Movie Review: The Gray Man
Reportedly the most expensive movie Netflix has ever made with a budget of $US200 million, The Gray Man is a star-studded, high-octane action blockbuster that never lets up. It is gripping and entertaining, and it’s loud and bombastic. It’s also totally brainless, requiring very few IQ points to appreciate its entire proposition.
The Gray Man really begs the question, does an action movie need to have some deeper meaning, making full use of the dramatic range of its megatalented cast or is it enough that it thrills and captivates?
If the movie can make you physically react – say, wince at a brutal kick to the face or make your eyes pop at a complex, Rube Goldberg-esque explosive setpiece – then does it matter that its characters aren’t particularly well defined as little more than “psychopath” and “psychopath’s target”?

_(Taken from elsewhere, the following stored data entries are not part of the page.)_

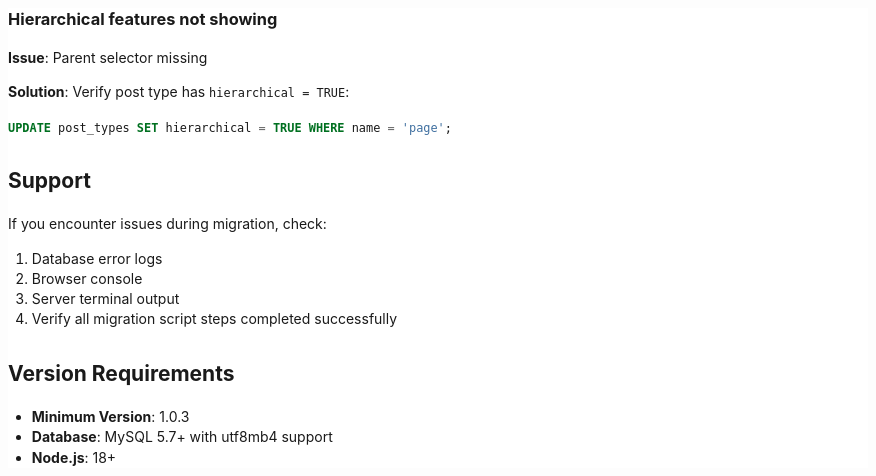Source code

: ### Hierarchical features not showing

**Issue**: Parent selector missing

**Solution**: Verify post type has `hierarchical = TRUE`:
```sql
UPDATE post_types SET hierarchical = TRUE WHERE name = 'page';
```

## Support

If you encounter issues during migration, check:
1. Database error logs
2. Browser console
3. Server terminal output
4. Verify all migration script steps completed successfully

## Version Requirements

- **Minimum Version**: 1.0.3
- **Database**: MySQL 5.7+ with utf8mb4 support
- **Node.js**: 18+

When the action is well-staged, and the actors are charismatic, and where the plot and machinations aren’t trying to be too clever for it to handle, then, for the purposes of this movie, at least, it’s enough.
That doesn’t mean The Gray Man is a fantastic film, but it does mean it’s serviceable. And there is plenty of basic enjoyment to be wrung from serviceable.
The plot is simple enough. Gosling plays a character called Court Gentry, codenamed Sierra Six. He’s part of a clandestine network of assassins quietly employed by the CIA to do its dirty work.
Six is an efficient killer – he doesn’t ask questions, wears the splashy red suit he’s told to adorn and gets the job done. It’s the slight wavering on that last count that lands him in trouble on his latest mission.
While on assignment, Six comes across some compromising information that his boss Carmichael (Rege-Jean Page) really doesn’t want to be made public.
Carmichael enlists Lloyd Hansen (Chris Evans) to take Six out – and just to be clear, he’s not taking him out for dinner.
Lloyd is the psychopath in question. Flashy, overly confident and fond of tight-fitting jeans, Lloyd doesn’t believe in morality or temperance. There is no line he won’t cross, no one he will not exploit to achieve his means.
The Gray Man is essentially a playful twohour chase between two marquee stars.
Gosling is doing the taciturn but not-a-robot action anti-hero he’s perfected in previous outings such as Drive and Blade Runner 2049 (although in the case of the latter, he literally was a robot) – and he is always compelling to watch, while Evans gleefully hams it up in a performance that’s verging on camp — it works.
The Gray Man convincingly makes the argument that they’re evenly matched, and if it wasn’t for storytelling conventions that the amoral villain must lose, it could have gone either way.
There are supporting characters thrown in to occasionally gummy up the works or boost the emotional stakes. It’s almost a waste to have a supporting cast that’s as glitzy as Ana de Armas, Page, Billy Bob Thornton, Alfre Woodard, Wagner Moura and Jessica Henwick. Still, it adds to the movie’s overall allure.
Directed by Joe and Anthony Russo, the filmmaking brothers behind a raft of Marvel movies, including Avengers: Endgame, The Gray Man, showcases its helmers’ aptitude for a good action sequence.
The set-pieces range from colossal all-in gunfights to intimate hand-tohand combat, and it’s all engaging. So maybe it doesn’t matter that The Gray Man, ultimately, has nothing to say and does nothing new.